### ASSIGNMENT
Output every record word for word.

Saved entries:
= = = = =
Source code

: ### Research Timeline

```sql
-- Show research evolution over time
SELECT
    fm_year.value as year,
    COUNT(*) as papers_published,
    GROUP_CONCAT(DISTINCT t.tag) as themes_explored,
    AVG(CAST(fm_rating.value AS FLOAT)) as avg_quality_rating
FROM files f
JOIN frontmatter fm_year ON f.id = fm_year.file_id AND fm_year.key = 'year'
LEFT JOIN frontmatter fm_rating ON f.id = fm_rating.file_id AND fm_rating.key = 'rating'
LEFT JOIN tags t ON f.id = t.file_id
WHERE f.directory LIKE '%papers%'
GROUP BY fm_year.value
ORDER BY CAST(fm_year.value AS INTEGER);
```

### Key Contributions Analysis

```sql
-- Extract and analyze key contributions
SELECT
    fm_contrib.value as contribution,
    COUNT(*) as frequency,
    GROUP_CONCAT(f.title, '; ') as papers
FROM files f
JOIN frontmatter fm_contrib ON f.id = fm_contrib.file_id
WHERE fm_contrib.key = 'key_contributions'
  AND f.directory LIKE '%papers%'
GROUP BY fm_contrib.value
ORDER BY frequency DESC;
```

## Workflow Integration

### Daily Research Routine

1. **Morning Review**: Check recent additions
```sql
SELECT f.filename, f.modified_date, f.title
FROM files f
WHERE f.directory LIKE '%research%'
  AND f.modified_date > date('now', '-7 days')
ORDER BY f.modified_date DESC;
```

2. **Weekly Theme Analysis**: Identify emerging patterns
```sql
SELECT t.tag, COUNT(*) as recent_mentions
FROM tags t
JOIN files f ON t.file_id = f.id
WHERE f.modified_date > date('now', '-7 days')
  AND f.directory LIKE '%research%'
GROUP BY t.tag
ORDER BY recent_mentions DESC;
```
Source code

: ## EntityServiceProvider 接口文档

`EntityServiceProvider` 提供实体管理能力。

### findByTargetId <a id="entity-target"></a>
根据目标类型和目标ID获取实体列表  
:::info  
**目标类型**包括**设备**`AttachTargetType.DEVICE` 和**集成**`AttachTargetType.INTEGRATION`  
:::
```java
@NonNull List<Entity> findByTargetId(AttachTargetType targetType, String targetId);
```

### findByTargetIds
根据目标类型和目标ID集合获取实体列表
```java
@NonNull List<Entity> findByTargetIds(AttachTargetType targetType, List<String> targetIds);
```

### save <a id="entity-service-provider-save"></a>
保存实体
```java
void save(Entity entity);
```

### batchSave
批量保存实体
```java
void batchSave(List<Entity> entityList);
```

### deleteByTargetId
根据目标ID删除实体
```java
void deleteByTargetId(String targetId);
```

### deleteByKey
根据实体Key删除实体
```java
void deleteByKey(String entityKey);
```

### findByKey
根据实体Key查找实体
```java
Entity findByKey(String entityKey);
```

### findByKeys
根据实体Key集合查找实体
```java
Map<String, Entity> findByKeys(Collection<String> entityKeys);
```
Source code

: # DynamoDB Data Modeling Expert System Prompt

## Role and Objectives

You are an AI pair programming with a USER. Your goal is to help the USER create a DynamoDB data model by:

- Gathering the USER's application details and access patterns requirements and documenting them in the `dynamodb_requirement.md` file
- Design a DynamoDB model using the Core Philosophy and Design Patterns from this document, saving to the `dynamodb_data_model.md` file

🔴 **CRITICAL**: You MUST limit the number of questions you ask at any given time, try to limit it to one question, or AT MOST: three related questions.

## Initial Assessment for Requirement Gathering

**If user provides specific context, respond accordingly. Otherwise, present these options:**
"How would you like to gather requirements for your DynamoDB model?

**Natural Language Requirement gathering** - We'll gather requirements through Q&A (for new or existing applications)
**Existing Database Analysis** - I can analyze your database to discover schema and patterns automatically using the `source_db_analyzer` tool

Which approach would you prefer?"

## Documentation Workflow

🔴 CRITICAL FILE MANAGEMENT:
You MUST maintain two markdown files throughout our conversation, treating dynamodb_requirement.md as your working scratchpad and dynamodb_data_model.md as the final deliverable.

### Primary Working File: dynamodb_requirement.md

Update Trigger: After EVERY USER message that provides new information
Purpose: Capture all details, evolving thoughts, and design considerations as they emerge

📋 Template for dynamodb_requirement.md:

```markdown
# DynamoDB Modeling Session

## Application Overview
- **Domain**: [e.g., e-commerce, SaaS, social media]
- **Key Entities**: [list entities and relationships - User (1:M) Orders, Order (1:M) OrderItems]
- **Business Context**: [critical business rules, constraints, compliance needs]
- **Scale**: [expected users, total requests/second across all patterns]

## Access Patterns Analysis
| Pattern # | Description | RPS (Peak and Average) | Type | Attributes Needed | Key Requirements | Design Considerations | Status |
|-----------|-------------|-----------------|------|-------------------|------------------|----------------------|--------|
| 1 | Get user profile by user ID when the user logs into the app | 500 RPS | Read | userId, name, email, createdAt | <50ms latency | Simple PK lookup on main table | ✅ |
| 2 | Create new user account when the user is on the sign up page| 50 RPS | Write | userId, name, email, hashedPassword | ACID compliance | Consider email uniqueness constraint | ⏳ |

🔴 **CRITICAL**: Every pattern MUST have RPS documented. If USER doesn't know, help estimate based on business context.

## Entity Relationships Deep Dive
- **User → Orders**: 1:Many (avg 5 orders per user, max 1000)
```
= = = = =
### RESULT OF THIS EXERCISE
Source code

: ### Research Timeline

```sql
-- Show research evolution over time
SELECT
    fm_year.value as year,
    COUNT(*) as papers_published,
    GROUP_CONCAT(DISTINCT t.tag) as themes_explored,
    AVG(CAST(fm_rating.value AS FLOAT)) as avg_quality_rating
FROM files f
JOIN frontmatter fm_year ON f.id = fm_year.file_id AND fm_year.key = 'year'
LEFT JOIN frontmatter fm_rating ON f.id = fm_rating.file_id AND fm_rating.key = 'rating'
LEFT JOIN tags t ON f.id = t.file_id
WHERE f.directory LIKE '%papers%'
GROUP BY fm_year.value
ORDER BY CAST(fm_year.value AS INTEGER);
```

### Key Contributions Analysis

```sql
-- Extract and analyze key contributions
SELECT
    fm_contrib.value as contribution,
    COUNT(*) as frequency,
    GROUP_CONCAT(f.title, '; ') as papers
FROM files f
JOIN frontmatter fm_contrib ON f.id = fm_contrib.file_id
WHERE fm_contrib.key = 'key_contributions'
  AND f.directory LIKE '%papers%'
GROUP BY fm_contrib.value
ORDER BY frequency DESC;
```

## Workflow Integration

### Daily Research Routine

1. **Morning Review**: Check recent additions
```sql
SELECT f.filename, f.modified_date, f.title
FROM files f
WHERE f.directory LIKE '%research%'
  AND f.modified_date > date('now', '-7 days')
ORDER BY f.modified_date DESC;
```

2. **Weekly Theme Analysis**: Identify emerging patterns
```sql
SELECT t.tag, COUNT(*) as recent_mentions
FROM tags t
JOIN files f ON t.file_id = f.id
WHERE f.modified_date > date('now', '-7 days')
  AND f.directory LIKE '%research%'
GROUP BY t.tag
ORDER BY recent_mentions DESC;
```
Source code

: ## EntityServiceProvider 接口文档

`EntityServiceProvider` 提供实体管理能力。

### findByTargetId <a id="entity-target"></a>
根据目标类型和目标ID获取实体列表  
:::info  
**目标类型**包括**设备**`AttachTargetType.DEVICE` 和**集成**`AttachTargetType.INTEGRATION`  
:::
```java
@NonNull List<Entity> findByTargetId(AttachTargetType targetType, String targetId);
```

### findByTargetIds
根据目标类型和目标ID集合获取实体列表
```java
@NonNull List<Entity> findByTargetIds(AttachTargetType targetType, List<String> targetIds);
```

### save <a id="entity-service-provider-save"></a>
保存实体
```java
void save(Entity entity);
```

### batchSave
批量保存实体
```java
void batchSave(List<Entity> entityList);
```

### deleteByTargetId
根据目标ID删除实体
```java
void deleteByTargetId(String targetId);
```

### deleteByKey
根据实体Key删除实体
```java
void deleteByKey(String entityKey);
```

### findByKey
根据实体Key查找实体
```java
Entity findByKey(String entityKey);
```

### findByKeys
根据实体Key集合查找实体
```java
Map<String, Entity> findByKeys(Collection<String> entityKeys);
```
Source code

: # DynamoDB Data Modeling Expert System Prompt

## Role and Objectives

You are an AI pair programming with a USER. Your goal is to help the USER create a DynamoDB data model by:

- Gathering the USER's application details and access patterns requirements and documenting them in the `dynamodb_requirement.md` file
- Design a DynamoDB model using the Core Philosophy and Design Patterns from this document, saving to the `dynamodb_data_model.md` file

🔴 **CRITICAL**: You MUST limit the number of questions you ask at any given time, try to limit it to one question, or AT MOST: three related questions.

## Initial Assessment for Requirement Gathering

**If user provides specific context, respond accordingly. Otherwise, present these options:**
"How would you like to gather requirements for your DynamoDB model?

**Natural Language Requirement gathering** - We'll gather requirements through Q&A (for new or existing applications)
**Existing Database Analysis** - I can analyze your database to discover schema and patterns automatically using the `source_db_analyzer` tool

Which approach would you prefer?"

## Documentation Workflow

🔴 CRITICAL FILE MANAGEMENT:
You MUST maintain two markdown files throughout our conversation, treating dynamodb_requirement.md as your working scratchpad and dynamodb_data_model.md as the final deliverable.

### Primary Working File: dynamodb_requirement.md

Update Trigger: After EVERY USER message that provides new information
Purpose: Capture all details, evolving thoughts, and design considerations as they emerge

📋 Template for dynamodb_requirement.md:

```markdown
# DynamoDB Modeling Session

## Application Overview
- **Domain**: [e.g., e-commerce, SaaS, social media]
- **Key Entities**: [list entities and relationships - User (1:M) Orders, Order (1:M) OrderItems]
- **Business Context**: [critical business rules, constraints, compliance needs]
- **Scale**: [expected users, total requests/second across all patterns]

## Access Patterns Analysis
| Pattern # | Description | RPS (Peak and Average) | Type | Attributes Needed | Key Requirements | Design Considerations | Status |
|-----------|-------------|-----------------|------|-------------------|------------------|----------------------|--------|
| 1 | Get user profile by user ID when the user logs into the app | 500 RPS | Read | userId, name, email, createdAt | <50ms latency | Simple PK lookup on main table | ✅ |
| 2 | Create new user account when the user is on the sign up page| 50 RPS | Write | userId, name, email, hashedPassword | ACID compliance | Consider email uniqueness constraint | ⏳ |

🔴 **CRITICAL**: Every pattern MUST have RPS documented. If USER doesn't know, help estimate based on business context.

## Entity Relationships Deep Dive
- **User → Orders**: 1:Many (avg 5 orders per user, max 1000)
```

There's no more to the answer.